# [Exercise]
Retype everything from the start of the items down to the line containing "name author: Gleason", including that line, with each character as it appears.

::: Information provided :::

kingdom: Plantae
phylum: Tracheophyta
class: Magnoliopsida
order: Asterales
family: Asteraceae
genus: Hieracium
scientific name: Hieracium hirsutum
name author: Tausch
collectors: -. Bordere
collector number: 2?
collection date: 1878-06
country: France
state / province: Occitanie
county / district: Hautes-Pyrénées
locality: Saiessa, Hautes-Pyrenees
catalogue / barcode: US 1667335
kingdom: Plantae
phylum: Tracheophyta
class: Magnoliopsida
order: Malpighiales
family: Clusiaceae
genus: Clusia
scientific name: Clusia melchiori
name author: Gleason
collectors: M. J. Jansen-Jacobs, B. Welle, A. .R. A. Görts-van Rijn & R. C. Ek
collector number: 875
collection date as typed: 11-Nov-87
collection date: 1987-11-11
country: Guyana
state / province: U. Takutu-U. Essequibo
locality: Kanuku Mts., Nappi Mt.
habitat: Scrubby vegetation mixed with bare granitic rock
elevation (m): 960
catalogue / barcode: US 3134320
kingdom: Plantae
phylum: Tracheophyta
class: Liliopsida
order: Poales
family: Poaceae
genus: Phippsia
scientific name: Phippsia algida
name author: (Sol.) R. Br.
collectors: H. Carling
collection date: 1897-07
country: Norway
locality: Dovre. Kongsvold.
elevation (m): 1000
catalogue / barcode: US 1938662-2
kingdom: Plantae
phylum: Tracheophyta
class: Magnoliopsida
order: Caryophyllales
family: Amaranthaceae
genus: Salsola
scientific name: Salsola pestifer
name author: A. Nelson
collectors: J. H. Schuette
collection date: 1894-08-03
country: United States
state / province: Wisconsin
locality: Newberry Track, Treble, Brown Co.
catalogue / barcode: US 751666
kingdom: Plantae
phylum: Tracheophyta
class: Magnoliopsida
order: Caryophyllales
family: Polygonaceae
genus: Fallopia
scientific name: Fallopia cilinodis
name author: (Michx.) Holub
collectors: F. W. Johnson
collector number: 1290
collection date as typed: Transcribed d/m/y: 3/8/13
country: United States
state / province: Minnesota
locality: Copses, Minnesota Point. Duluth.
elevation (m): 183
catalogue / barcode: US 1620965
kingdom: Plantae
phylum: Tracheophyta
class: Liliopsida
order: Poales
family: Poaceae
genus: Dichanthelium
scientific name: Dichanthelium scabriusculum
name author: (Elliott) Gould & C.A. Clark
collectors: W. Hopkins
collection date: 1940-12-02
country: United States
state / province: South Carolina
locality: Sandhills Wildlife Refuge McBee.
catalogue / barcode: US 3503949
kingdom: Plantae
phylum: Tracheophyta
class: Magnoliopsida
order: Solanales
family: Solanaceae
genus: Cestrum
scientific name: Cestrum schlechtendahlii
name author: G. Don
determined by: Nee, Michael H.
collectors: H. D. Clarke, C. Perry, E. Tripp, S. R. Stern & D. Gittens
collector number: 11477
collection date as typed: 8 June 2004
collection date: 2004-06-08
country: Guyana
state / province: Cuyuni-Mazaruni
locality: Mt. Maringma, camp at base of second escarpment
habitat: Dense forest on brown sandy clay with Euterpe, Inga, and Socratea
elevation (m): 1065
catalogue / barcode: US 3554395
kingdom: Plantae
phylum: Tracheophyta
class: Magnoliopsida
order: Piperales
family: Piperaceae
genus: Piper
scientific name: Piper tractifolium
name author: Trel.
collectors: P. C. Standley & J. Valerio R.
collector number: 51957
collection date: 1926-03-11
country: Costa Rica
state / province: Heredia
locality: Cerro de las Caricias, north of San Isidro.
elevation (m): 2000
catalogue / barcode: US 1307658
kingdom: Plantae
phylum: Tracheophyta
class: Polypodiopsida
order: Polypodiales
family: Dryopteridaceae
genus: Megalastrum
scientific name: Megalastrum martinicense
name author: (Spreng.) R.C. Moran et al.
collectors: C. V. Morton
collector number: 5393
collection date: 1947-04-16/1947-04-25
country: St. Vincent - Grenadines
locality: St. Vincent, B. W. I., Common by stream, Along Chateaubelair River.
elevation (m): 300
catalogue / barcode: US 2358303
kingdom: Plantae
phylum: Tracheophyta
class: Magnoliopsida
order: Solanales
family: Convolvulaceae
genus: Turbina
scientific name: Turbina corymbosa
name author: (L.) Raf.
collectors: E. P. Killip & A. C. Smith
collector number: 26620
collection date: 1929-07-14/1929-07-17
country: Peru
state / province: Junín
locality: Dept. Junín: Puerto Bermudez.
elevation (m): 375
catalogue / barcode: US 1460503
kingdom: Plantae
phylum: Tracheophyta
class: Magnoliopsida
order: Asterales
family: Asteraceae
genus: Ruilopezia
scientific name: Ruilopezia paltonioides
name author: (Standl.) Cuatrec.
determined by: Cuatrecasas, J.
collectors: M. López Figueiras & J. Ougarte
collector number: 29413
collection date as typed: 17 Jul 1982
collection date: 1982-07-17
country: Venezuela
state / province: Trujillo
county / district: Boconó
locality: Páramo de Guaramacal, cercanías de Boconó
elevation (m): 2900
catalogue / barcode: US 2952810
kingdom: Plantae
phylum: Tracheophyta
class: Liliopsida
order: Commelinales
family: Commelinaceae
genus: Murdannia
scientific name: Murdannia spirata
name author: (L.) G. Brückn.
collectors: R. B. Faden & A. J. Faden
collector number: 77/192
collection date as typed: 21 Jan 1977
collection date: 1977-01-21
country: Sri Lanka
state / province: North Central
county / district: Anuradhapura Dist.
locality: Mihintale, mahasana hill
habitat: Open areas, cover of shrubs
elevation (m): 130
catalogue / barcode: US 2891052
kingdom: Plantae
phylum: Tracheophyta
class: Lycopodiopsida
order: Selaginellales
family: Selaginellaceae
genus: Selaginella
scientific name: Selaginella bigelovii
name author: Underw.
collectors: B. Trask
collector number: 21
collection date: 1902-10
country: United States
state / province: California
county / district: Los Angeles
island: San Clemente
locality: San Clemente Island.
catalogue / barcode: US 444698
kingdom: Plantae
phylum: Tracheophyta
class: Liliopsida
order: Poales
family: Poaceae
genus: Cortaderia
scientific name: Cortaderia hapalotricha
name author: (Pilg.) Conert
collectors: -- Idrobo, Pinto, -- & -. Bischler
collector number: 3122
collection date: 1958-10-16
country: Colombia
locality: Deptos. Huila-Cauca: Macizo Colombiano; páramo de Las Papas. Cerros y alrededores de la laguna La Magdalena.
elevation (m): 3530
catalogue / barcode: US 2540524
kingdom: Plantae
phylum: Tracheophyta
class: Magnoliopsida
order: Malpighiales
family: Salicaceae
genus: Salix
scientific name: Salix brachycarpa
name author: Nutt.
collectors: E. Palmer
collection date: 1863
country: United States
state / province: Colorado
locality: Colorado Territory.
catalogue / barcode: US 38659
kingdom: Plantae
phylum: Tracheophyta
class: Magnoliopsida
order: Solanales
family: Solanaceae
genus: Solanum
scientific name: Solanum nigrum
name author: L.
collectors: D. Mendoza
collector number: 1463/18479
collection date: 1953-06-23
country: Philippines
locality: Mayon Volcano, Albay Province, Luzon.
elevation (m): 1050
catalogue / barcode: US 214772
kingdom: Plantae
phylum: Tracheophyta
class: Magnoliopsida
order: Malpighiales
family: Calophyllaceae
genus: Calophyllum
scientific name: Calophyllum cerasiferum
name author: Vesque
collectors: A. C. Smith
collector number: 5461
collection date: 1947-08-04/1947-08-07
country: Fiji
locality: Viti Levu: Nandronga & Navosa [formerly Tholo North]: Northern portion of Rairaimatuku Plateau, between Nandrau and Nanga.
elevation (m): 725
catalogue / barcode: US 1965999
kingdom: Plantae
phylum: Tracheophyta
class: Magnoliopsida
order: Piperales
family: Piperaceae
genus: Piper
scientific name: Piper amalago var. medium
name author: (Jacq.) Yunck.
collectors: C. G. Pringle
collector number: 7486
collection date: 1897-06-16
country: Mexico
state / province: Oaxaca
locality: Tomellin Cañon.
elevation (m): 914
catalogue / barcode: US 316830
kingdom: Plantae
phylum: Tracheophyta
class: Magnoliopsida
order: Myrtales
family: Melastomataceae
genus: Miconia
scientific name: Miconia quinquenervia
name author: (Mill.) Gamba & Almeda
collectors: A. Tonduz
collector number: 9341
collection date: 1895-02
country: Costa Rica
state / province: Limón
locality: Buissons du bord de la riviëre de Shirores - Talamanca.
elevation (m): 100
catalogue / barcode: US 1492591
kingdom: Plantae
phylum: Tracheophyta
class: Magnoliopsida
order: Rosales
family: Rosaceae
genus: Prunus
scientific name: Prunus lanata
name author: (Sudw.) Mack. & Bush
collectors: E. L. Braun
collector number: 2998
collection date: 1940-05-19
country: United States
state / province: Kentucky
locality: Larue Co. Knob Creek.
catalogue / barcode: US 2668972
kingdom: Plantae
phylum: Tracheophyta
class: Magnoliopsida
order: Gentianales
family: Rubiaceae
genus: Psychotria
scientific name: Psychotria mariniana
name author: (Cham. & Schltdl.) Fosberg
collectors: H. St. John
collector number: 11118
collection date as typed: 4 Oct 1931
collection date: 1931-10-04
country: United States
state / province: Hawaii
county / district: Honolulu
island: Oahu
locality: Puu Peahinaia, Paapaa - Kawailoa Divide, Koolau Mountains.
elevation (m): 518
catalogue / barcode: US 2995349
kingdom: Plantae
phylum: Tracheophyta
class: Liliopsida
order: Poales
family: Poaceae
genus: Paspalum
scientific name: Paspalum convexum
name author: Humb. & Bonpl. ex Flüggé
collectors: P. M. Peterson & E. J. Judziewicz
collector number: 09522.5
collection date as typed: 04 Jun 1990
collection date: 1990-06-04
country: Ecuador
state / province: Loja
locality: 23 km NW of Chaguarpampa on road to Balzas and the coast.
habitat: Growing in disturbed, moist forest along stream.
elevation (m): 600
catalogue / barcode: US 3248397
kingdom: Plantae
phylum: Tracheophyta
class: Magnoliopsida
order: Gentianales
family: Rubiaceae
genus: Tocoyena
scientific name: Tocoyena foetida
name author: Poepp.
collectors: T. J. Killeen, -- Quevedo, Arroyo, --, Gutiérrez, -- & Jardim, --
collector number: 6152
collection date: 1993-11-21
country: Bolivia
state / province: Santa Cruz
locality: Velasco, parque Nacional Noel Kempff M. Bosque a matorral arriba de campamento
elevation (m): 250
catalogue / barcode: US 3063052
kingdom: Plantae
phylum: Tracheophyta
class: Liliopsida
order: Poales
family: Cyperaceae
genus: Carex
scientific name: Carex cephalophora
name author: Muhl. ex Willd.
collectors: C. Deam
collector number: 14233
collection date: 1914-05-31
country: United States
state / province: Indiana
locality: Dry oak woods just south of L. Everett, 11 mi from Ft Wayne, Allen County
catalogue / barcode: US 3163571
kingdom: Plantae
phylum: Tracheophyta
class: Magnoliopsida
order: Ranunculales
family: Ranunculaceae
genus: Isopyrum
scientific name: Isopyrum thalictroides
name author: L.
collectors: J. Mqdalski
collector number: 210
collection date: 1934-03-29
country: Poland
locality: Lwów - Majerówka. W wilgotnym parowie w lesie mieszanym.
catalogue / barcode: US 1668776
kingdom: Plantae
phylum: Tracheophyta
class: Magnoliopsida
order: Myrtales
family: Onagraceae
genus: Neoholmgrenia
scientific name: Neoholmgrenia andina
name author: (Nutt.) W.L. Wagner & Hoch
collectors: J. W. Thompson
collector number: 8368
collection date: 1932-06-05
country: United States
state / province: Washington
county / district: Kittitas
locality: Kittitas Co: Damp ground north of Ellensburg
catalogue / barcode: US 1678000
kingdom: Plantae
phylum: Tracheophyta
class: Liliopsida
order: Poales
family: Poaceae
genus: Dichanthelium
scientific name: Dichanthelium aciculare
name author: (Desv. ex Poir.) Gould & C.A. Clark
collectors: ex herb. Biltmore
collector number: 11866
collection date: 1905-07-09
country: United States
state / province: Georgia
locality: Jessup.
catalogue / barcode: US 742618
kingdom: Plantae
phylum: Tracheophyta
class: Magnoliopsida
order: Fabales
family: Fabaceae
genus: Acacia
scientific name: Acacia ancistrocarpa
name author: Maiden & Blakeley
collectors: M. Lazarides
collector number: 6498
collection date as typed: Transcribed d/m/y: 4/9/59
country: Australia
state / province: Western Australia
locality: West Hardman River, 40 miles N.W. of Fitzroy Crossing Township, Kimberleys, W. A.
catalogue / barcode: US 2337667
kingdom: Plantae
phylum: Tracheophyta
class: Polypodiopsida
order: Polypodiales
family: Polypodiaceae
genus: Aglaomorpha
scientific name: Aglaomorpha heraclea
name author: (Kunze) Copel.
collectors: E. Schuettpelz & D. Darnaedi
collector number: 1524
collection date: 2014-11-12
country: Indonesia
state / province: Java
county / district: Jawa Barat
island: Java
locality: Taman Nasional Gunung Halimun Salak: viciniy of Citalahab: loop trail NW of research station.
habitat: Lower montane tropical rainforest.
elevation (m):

:::

# [Solution to the problem]
kingdom: Plantae
phylum: Tracheophyta
class: Magnoliopsida
order: Asterales
family: Asteraceae
genus: Hieracium
scientific name: Hieracium hirsutum
name author: Tausch
collectors: -. Bordere
collector number: 2?
collection date: 1878-06
country: France
state / province: Occitanie
county / district: Hautes-Pyrénées
locality: Saiessa, Hautes-Pyrenees
catalogue / barcode: US 1667335
kingdom: Plantae
phylum: Tracheophyta
class: Magnoliopsida
order: Malpighiales
family: Clusiaceae
genus: Clusia
scientific name: Clusia melchiori
name author: Gleason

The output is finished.